Gated residual fusion: To maintain stability with a frozen backbone, we gate the prompt-induced update:

$${\alpha }^{(\ell )}\,=\,\sigma \,\left({{\rm{MLP}}}_{g}\,\left([{\rm{mean}}({\widetilde{P}}^{(\ell )}),\,{z}_{{\rm{cls}}}^{(\ell -1)}]\right)\right)\in (0,1),$$

(9)

$${Z}^{(\ell )}\,=\,(1-{\alpha }^{(\ell )})\,{Z}^{(\ell -1)}\,+\,{\alpha }^{(\ell )}\,{\widehat{Z}}^{(\ell )},$$

(10)

where [⋅, ⋅] denotes concatenation and σ is the sigmoid. This specific combination concatenates the global visual context (${z}_{{\rm{cls}}}^{(\ell -1)}$) with the aggregated anatomical guidance (${\rm{mean}}({\widetilde{P}}^{(\ell )})$), allowing the gating mechanism to dynamically calibrate the injection strength based on both the current semantic state and the available anatomical evidence. Eqs. (6)–(10) are implemented with multi-head projections; all projection matrices and MLP_g are trainable and small.

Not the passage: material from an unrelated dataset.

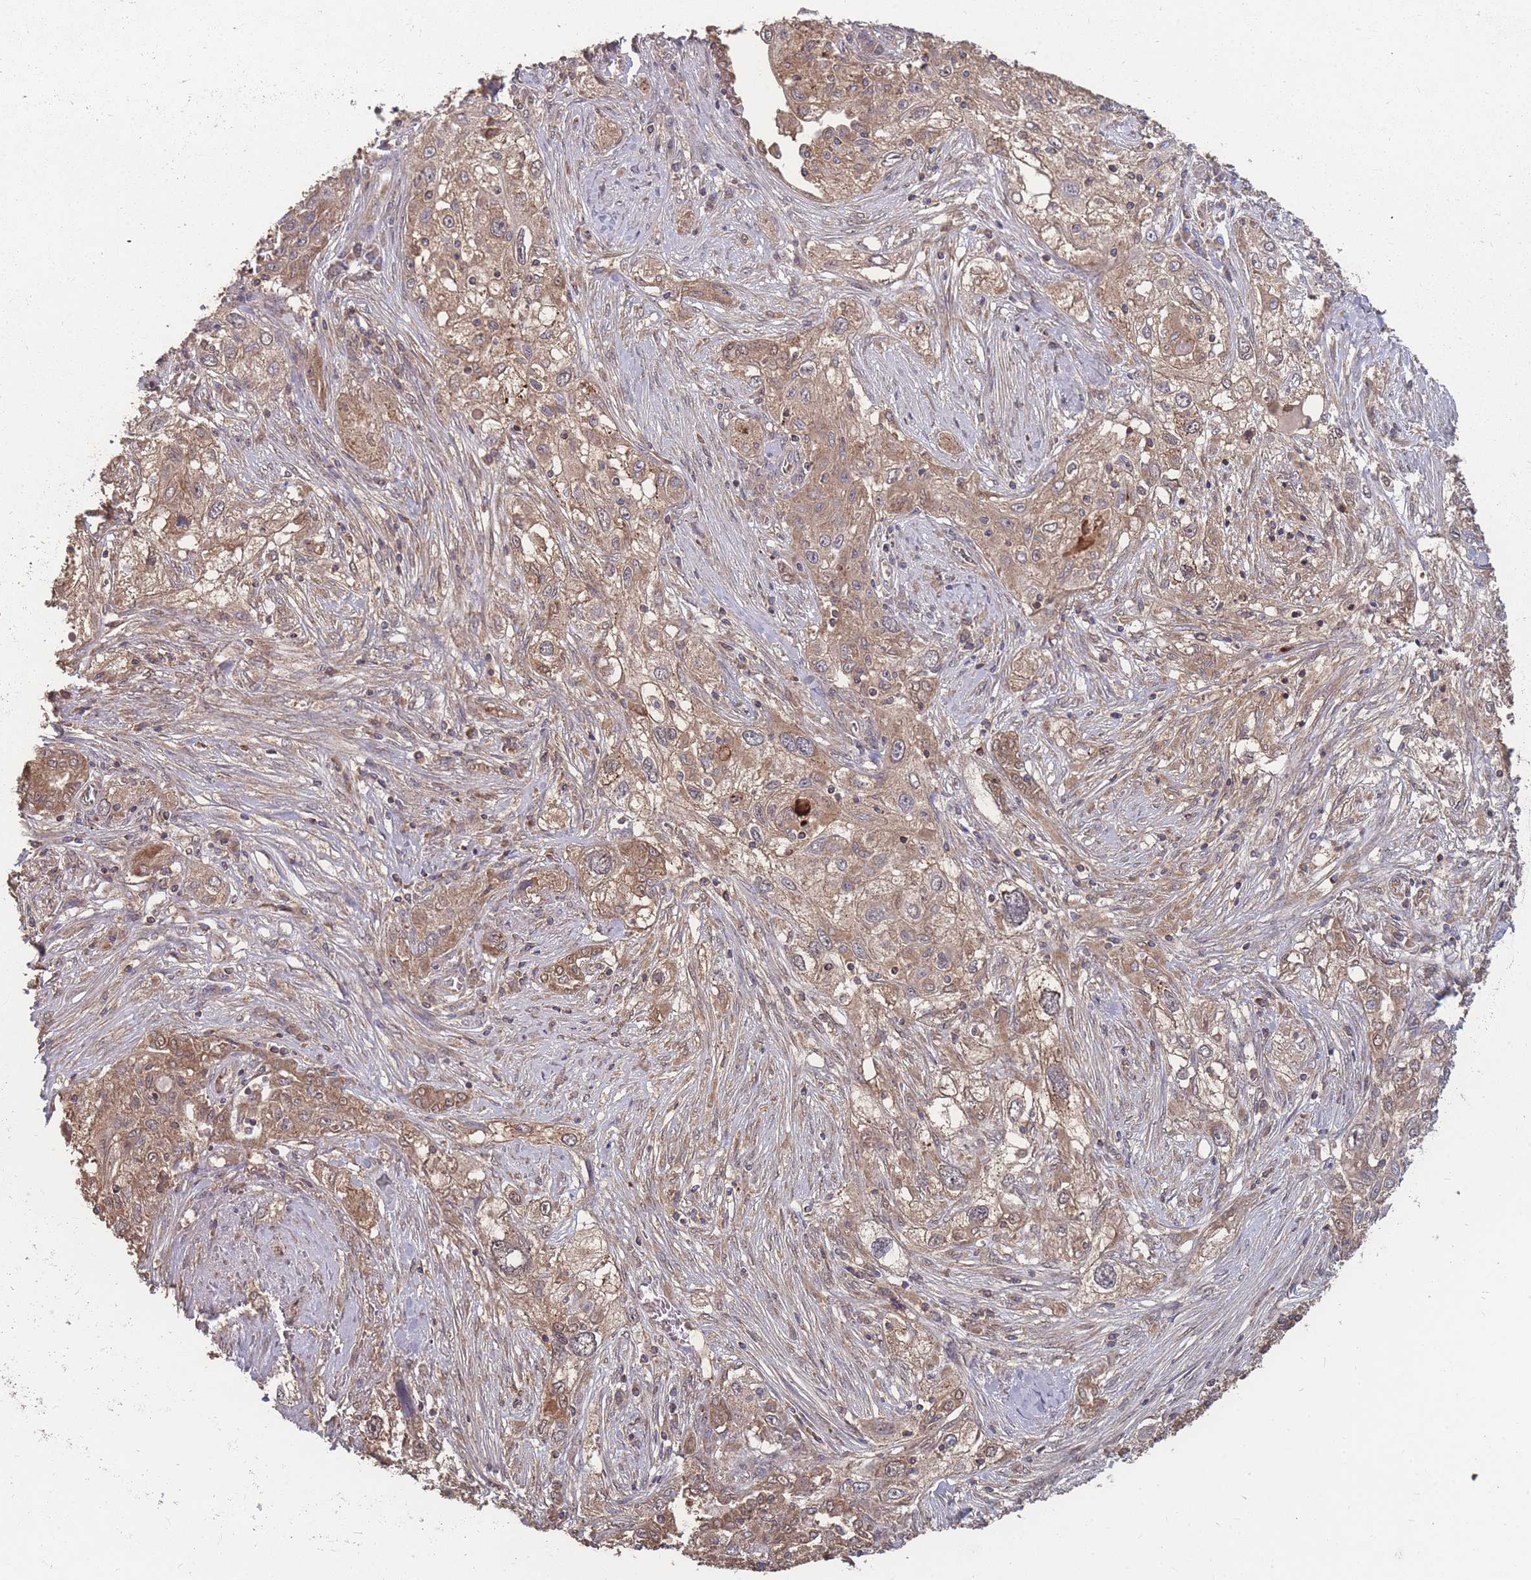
{"staining": {"intensity": "moderate", "quantity": ">75%", "location": "cytoplasmic/membranous"}, "tissue": "lung cancer", "cell_type": "Tumor cells", "image_type": "cancer", "snomed": [{"axis": "morphology", "description": "Squamous cell carcinoma, NOS"}, {"axis": "topography", "description": "Lung"}], "caption": "The immunohistochemical stain shows moderate cytoplasmic/membranous staining in tumor cells of lung cancer tissue.", "gene": "SLC35B4", "patient": {"sex": "female", "age": 69}}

Cross-modal anatomical alignment (CMAA)

Motivation

We align tissue-level semantics across modalities to achieve robust transfer. We consider two supervision sources: (a) image–report text pairs via a frozen text encoder Ψ (if available), and (b) region-type labels or pseudo-labels shared across modalities.

Region-level contrast

Let E^(m) be region embeddings (Eq. 3). We project them to a contrastive space with ${h}_{\phi }:{{\mathbb{R}}}^{d}\,\to \,{{\mathbb{R}}}^{{d}_{c}}$, and ℓ₂-normalize:

$${r}_{k}^{(m)}\,=\,\frac{{h}_{\phi }\,\left({E}_{k}^{(m)}\right)}{{\left\Vert {h}_{\phi }\left({E}_{k}^{(m)}\right)\right\Vert }_{2}}\in {{\mathbb{R}}}^{{d}_{c}}.$$

(11)

For a minibatch ${\mathcal{B}}$ and temperature τ > 0, we maximize agreement between the same region type across modalities (positives) and push away others (negatives):

$${{\mathcal{L}}}_{\mathrm{RCL}}\,=\,-\mathop{\sum }\limits_{(i,k)\in {\mathcal{B}}}\log \frac{{\sum }_{(j,{k}^{+})\in {\mathcal{P}}(i,k)}\exp \,\left(\langle {r}_{k}^{({m}_{i})},{r}_{{k}^{+}}^{({m}_{j})}\rangle /\tau \right)}{{\sum }_{(j,t)\in {\mathcal{N}}(i,k)}\exp \,\left(\langle {r}_{k}^{({m}_{i})},{r}_{t}^{({m}_{j})}\rangle /\tau \right)},$$

(12)

where ${\mathcal{P}}(i,k)$ collects positives that share the same anatomy type as (i, k) but come from other modalities or views; ${\mathcal{N}}(i,k)$ includes all negatives. Region types can be derived from atlas tags or by clustering E^(m) with EMA-updated centroids.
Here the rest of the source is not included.